◆ TASK 1
According to the article on Tether's gold buying, how much physical gold did Tether hold as of Q3 2025?

◆ READING PASSAGE
* * * *
How Tether quietly became one of the world’s biggest gold holders, and what it signals about the future of money
When we last wrote about stablecoins, we framed them as chips at a casino, and later as claw machine tokens in a rebuilt monetary arcade. They were becoming infrastructure quietly, steadily. But what happens when that infrastructure decides to hoard bullion?
Tether, the world’s largest stablecoin issuer, has quietly become one of the most aggressive gold buyers in the world. Not a central bank. Not a sovereign wealth fund. A crypto company with a token named after a rope.

Gold purchases by quarter. Tether bought close to 12% of what the central banks were buying
Source: Financial Times
As of Q3 2025, Tether holds more than 116 tonnes of physical gold. That’s more than South Korea, Hungary, or Greece. According to Jefferies, that makes it the largest gold holder outside of central banks. Yes, probably bigger than your gold ETF. Bigger than most sovereigns. And with roughly $15 billion in projected profits this year, they’re just getting started.
It’s the most curious subplot in the financial system’s ongoing identity crisis: a crypto stablecoin company, built to track the U.S. dollar, is becoming one of the most aggressive buyers of the very metal that signals distrust in fiat.
It would be hilarious if it weren’t also brilliant.
That’s a Lot Of Gold
How can Tether afford to buy this much gold?
It starts with its business model. Tether issues USDT, a dollar-pegged token backed mostly by U.S. Treasury bills. The company earns interest on those bills but pays zero interest to USDT holders. In a world of 5% base rates and $112 billion in reserves, that spread is pure profit. We suppose they’re putting it to good use.
In Q3 2025 alone, Tether bought 26 tonnes of gold—nearly 12% of global central bank demand and about 2% of total gold demand. If Tether ploughs half its profits into bullion, that pace could double.
But it’s not just bars in a vault.

2025 net gold purchases, Tether vs select central banks
Source: Financial Times
Not Just Buying Gold but Building the Ecosystem
Tether has begun deploying capital across the gold supply chain, from streaming and royalty companies to talks with mining operators and refiners.
In June, it acquired a minority stake in Toronto-listed Elemental Altus for $105 million. Later in the year, it invested another $100 million as the firm merged with EMX Royalty.
Tether has also been in discussions with gold-mining investment vehicles such as Terranova Resources, although no deal has materialized yet.
The goal seems clear: Tether doesn’t just want to own gold. It wants gold exposure with leverage, cash flow, and upstream access. Think royalties, not just vaults.
This echoes what we’ve seen in recent years in China, where companies like Xiaomi and BYD began as consumers of critical materials, then became stakeholders in upstream supply chains. It’s all part of building resilience into the foundation of your business.
From Fiat Peg to Metal Peg?
Tether’s relationship with gold isn’t new. It launched XAUt, its gold-backed stablecoin, in 2020. Each token represents one troy ounce of physical gold, stored in Swiss vaults.
For most of its existence, XAUt was a side project. But that may be changing.


Despite gold price correction, Tether market cap increased by 0.54 billion indicating strong demand
Source: TradingView, Heyokha Research
Since August 2025, blockchain data suggests Tether added more than 275,000 ounces of gold to XAUt’s reserves. The token’s market cap has doubled over the past six months, now sitting between $1.5 to $2.1 billion.
* * * *
◆ THE RECORDS
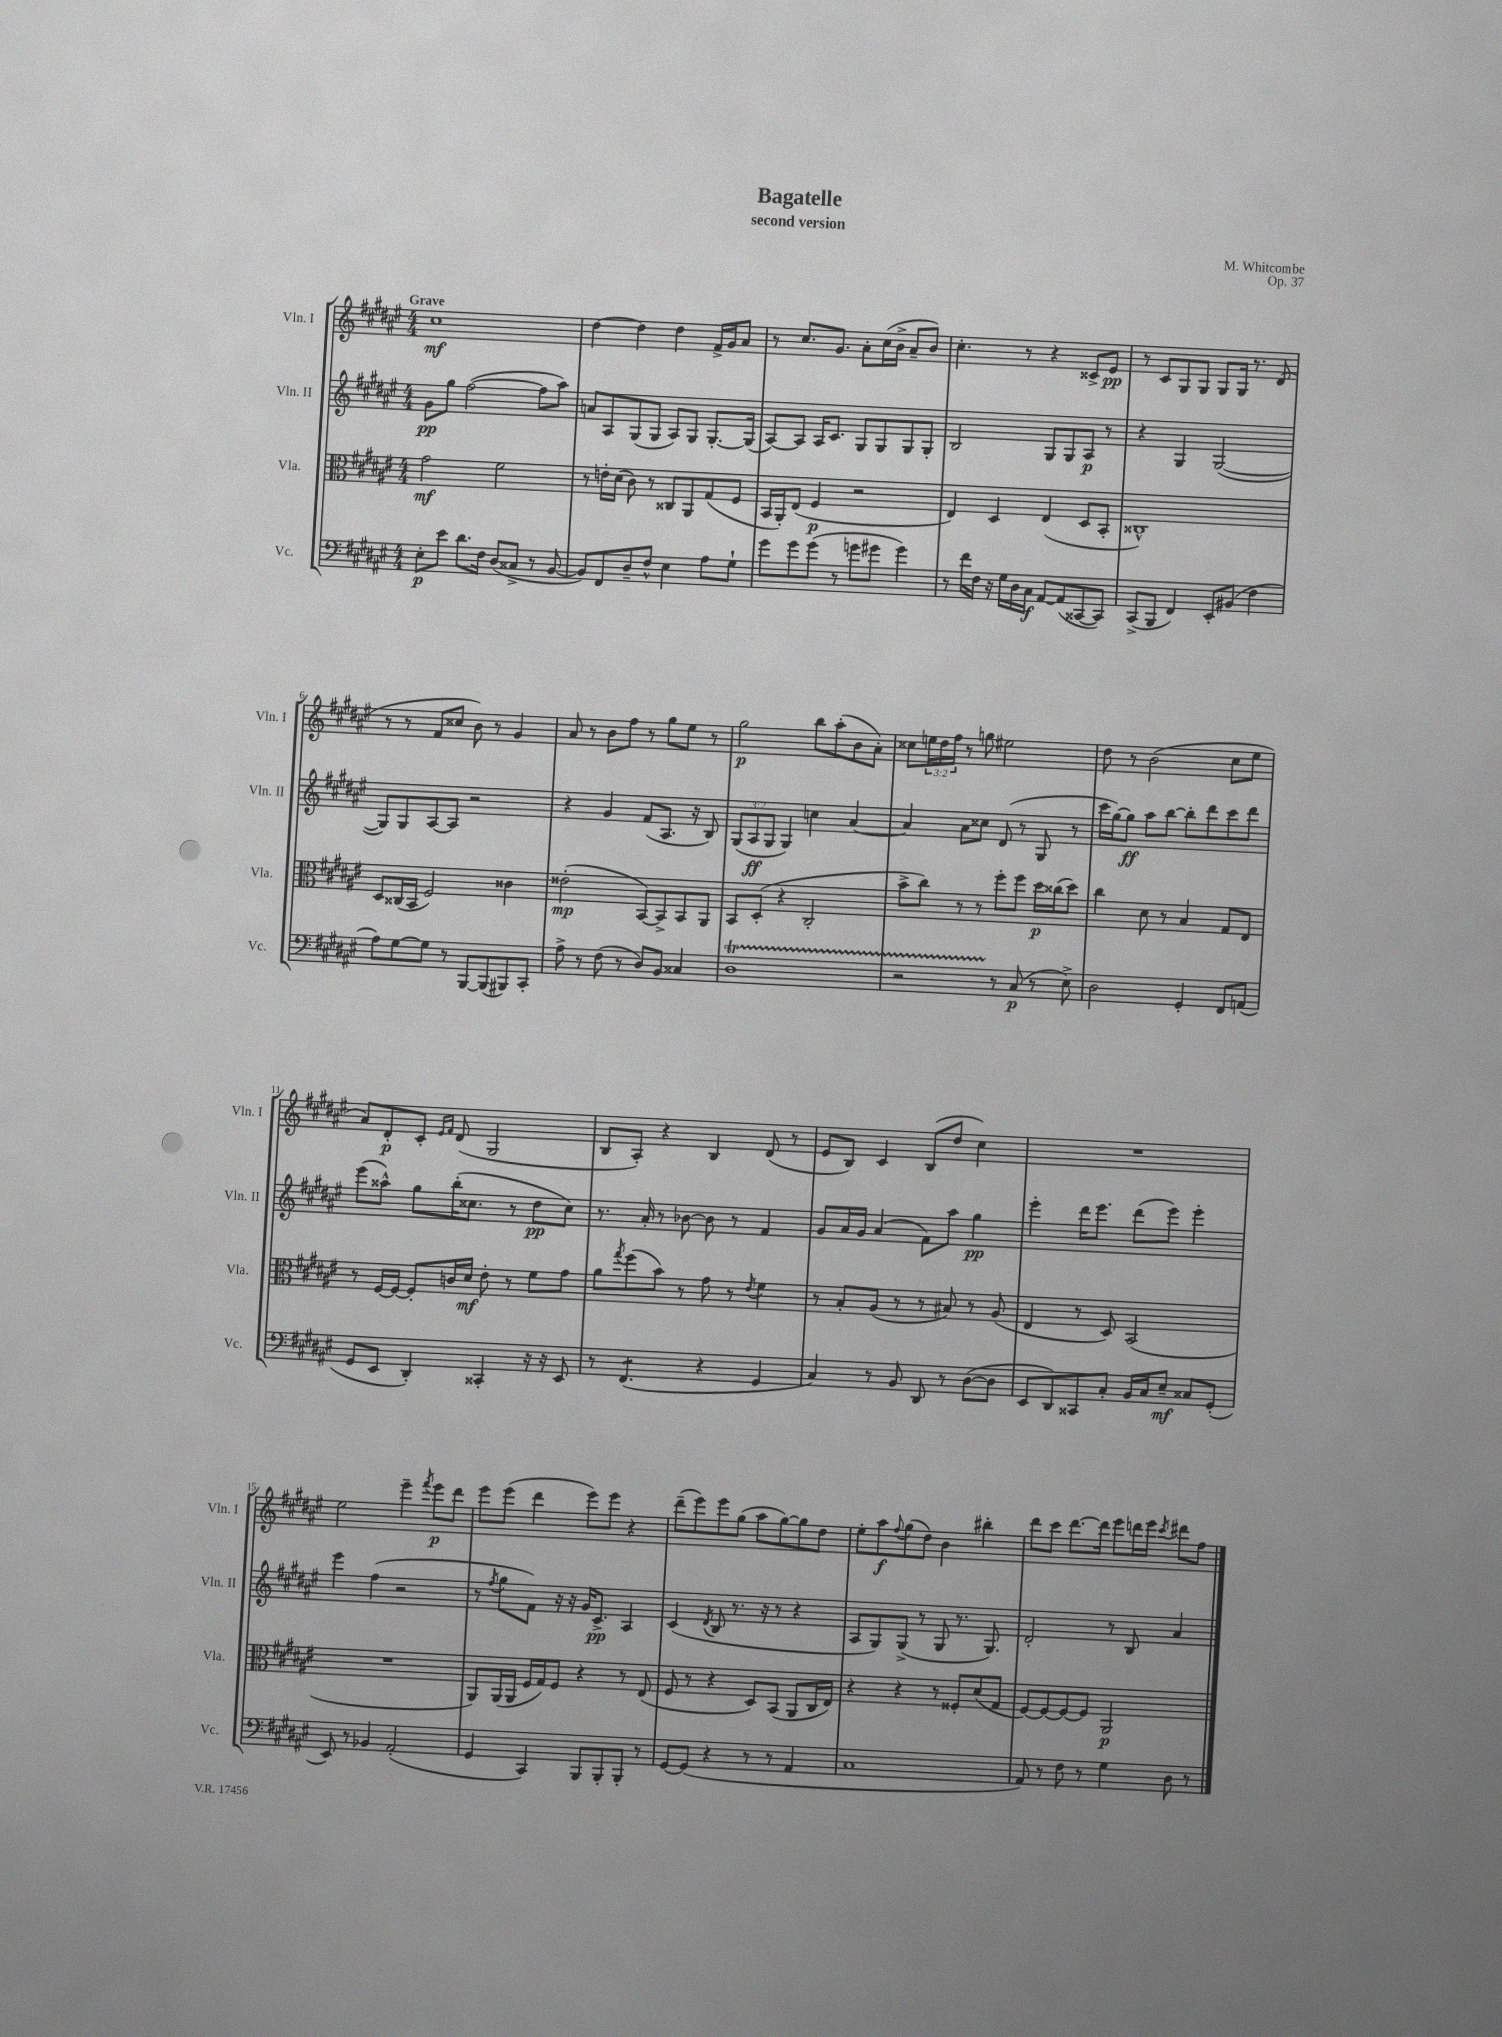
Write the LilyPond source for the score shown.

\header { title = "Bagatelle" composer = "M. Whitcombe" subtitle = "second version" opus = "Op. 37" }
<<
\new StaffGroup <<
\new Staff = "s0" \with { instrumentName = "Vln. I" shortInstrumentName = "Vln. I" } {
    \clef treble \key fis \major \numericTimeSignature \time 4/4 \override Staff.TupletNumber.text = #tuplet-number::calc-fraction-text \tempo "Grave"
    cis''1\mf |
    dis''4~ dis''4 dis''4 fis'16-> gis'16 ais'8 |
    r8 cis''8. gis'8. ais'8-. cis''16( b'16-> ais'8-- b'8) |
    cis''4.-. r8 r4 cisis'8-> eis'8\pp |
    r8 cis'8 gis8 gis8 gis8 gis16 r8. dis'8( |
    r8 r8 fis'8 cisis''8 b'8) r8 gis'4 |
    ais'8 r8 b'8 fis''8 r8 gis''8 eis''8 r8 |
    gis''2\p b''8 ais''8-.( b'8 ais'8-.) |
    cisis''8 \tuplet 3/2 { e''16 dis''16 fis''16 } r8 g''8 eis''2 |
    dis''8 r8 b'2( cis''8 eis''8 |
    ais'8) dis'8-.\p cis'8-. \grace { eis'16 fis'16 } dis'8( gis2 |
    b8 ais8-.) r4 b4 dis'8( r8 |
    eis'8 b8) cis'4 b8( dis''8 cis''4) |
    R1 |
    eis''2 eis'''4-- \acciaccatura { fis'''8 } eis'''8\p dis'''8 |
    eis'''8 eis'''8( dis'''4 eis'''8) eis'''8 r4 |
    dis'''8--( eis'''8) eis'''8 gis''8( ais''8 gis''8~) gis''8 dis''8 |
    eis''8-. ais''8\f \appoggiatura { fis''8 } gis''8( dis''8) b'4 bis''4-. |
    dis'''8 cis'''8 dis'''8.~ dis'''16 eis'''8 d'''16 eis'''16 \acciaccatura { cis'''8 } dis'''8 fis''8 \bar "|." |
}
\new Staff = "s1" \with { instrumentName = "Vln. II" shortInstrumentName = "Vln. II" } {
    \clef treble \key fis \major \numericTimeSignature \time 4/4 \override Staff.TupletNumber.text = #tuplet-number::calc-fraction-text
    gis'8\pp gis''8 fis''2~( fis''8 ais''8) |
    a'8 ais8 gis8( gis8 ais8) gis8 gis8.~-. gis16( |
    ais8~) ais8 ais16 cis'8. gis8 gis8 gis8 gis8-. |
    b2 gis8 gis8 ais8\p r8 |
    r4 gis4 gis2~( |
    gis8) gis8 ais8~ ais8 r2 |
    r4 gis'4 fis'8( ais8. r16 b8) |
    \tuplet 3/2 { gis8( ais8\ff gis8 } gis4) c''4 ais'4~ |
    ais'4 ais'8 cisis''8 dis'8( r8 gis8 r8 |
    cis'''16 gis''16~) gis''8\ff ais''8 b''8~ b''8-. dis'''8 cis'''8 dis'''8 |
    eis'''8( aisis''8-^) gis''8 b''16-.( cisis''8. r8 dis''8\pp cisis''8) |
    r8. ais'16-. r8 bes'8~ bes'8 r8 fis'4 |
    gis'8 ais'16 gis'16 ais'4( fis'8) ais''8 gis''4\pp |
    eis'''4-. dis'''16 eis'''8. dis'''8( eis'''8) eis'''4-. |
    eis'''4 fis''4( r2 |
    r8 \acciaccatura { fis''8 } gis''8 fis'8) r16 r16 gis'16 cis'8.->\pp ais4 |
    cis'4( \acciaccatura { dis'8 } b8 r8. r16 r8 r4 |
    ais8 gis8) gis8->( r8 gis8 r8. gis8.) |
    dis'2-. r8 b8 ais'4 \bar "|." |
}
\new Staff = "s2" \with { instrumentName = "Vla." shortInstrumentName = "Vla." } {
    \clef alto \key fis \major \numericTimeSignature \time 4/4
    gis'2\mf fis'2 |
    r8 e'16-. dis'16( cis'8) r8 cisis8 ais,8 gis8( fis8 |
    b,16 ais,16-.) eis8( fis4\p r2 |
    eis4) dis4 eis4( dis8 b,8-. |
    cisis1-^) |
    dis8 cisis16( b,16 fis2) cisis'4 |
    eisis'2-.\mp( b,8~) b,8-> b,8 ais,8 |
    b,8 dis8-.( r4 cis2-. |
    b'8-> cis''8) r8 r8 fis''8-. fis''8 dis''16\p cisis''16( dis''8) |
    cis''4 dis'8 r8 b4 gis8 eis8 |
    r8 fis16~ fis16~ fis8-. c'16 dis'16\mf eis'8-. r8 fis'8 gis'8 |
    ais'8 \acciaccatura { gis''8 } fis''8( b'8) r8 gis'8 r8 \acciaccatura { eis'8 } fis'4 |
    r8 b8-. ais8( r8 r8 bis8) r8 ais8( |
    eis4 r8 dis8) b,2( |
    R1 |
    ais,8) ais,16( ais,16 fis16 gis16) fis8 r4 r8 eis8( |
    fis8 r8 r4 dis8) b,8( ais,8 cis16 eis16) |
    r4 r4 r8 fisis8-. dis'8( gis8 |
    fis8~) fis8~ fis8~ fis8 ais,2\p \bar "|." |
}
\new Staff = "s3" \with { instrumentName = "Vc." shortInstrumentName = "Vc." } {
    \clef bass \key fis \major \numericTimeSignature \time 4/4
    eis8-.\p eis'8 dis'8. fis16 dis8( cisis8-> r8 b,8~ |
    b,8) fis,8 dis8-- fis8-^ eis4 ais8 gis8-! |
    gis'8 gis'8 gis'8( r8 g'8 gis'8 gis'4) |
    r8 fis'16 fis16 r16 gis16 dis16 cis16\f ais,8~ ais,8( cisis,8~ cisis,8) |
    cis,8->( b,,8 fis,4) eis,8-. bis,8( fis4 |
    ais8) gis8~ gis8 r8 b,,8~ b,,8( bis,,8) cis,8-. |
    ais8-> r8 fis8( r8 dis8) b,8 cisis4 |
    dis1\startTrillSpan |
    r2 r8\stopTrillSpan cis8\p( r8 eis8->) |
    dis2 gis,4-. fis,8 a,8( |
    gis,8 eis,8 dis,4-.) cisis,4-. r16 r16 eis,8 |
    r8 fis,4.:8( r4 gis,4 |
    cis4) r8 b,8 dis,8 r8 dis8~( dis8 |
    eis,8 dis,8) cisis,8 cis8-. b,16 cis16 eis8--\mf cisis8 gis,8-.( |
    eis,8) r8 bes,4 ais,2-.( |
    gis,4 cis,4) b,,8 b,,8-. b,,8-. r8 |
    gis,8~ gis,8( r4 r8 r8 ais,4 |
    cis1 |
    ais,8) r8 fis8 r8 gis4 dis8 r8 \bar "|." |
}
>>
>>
* * * *
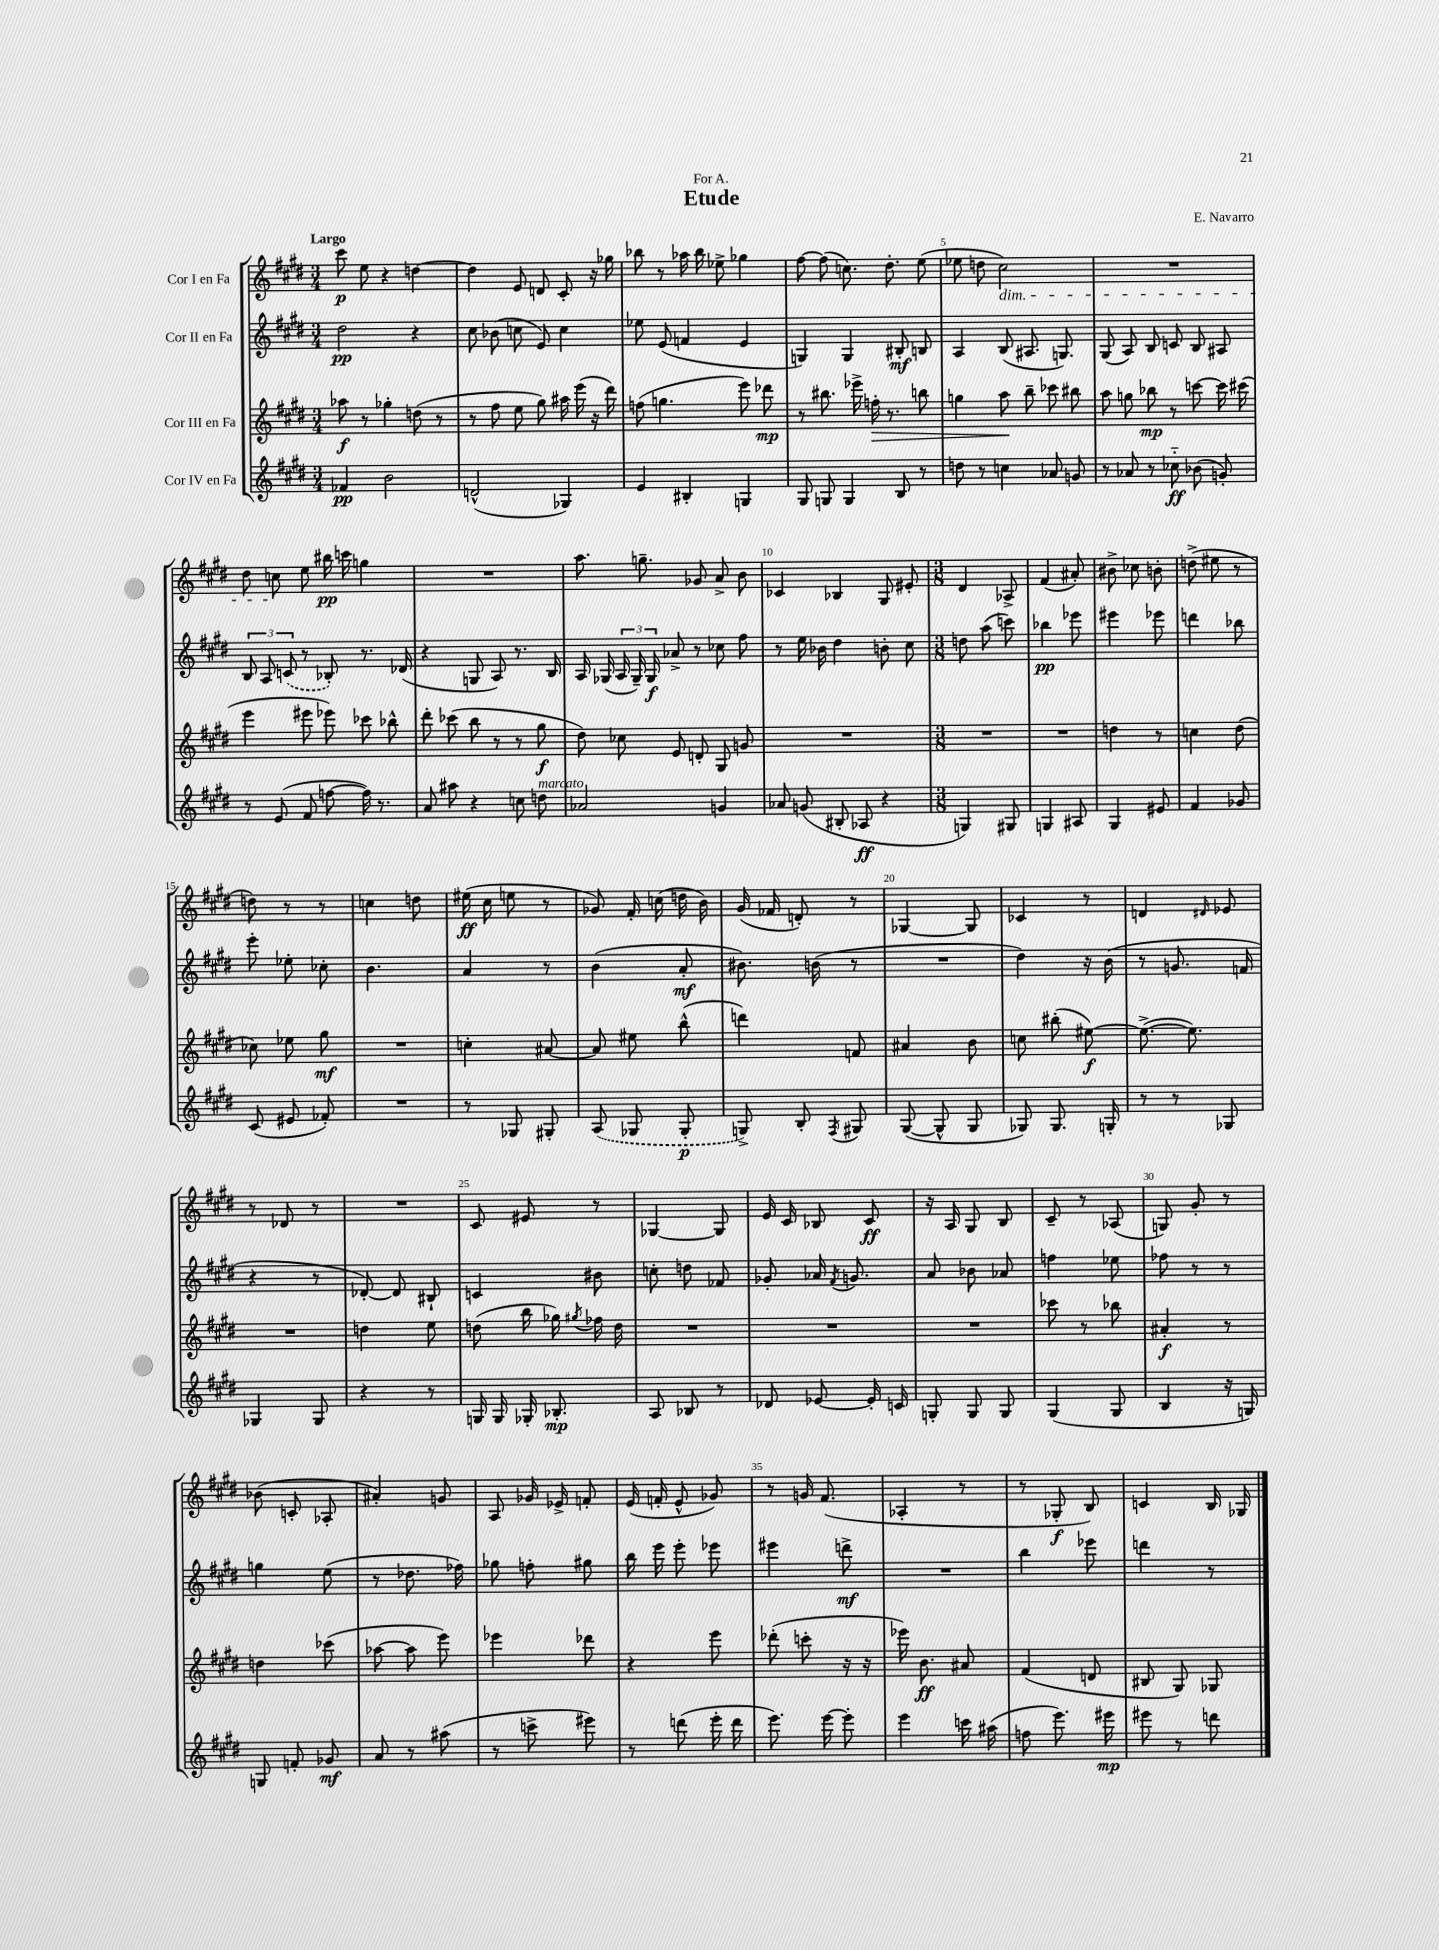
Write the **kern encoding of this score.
* * * *
◆ TASK 2
From the records, duplicate the lines starting at the one containing "Write the LilyPond" and ending at the one containing "r8 cis''8. gis'8.".

◆ WORKED ANSWER 1
More than 116 tonnes.

◆ WORKED ANSWER 2
Write the LilyPond source for the score shown.

\header { title = "Bagatelle" composer = "M. Whitcombe" subtitle = "second version" opus = "Op. 37" }
<<
\new StaffGroup <<
\new Staff = "s0" \with { instrumentName = "Vln. I" shortInstrumentName = "Vln. I" } {
    \clef treble \key fis \major \numericTimeSignature \time 4/4 \override Staff.TupletNumber.text = #tuplet-number::calc-fraction-text \tempo "Grave"
    cis''1\mf |
    dis''4~ dis''4 dis''4 fis'16-> gis'16 ais'8 |
    r8 cis''8. gis'8. ais'8-. cis''16( b'16-> ais'8-- b'8) |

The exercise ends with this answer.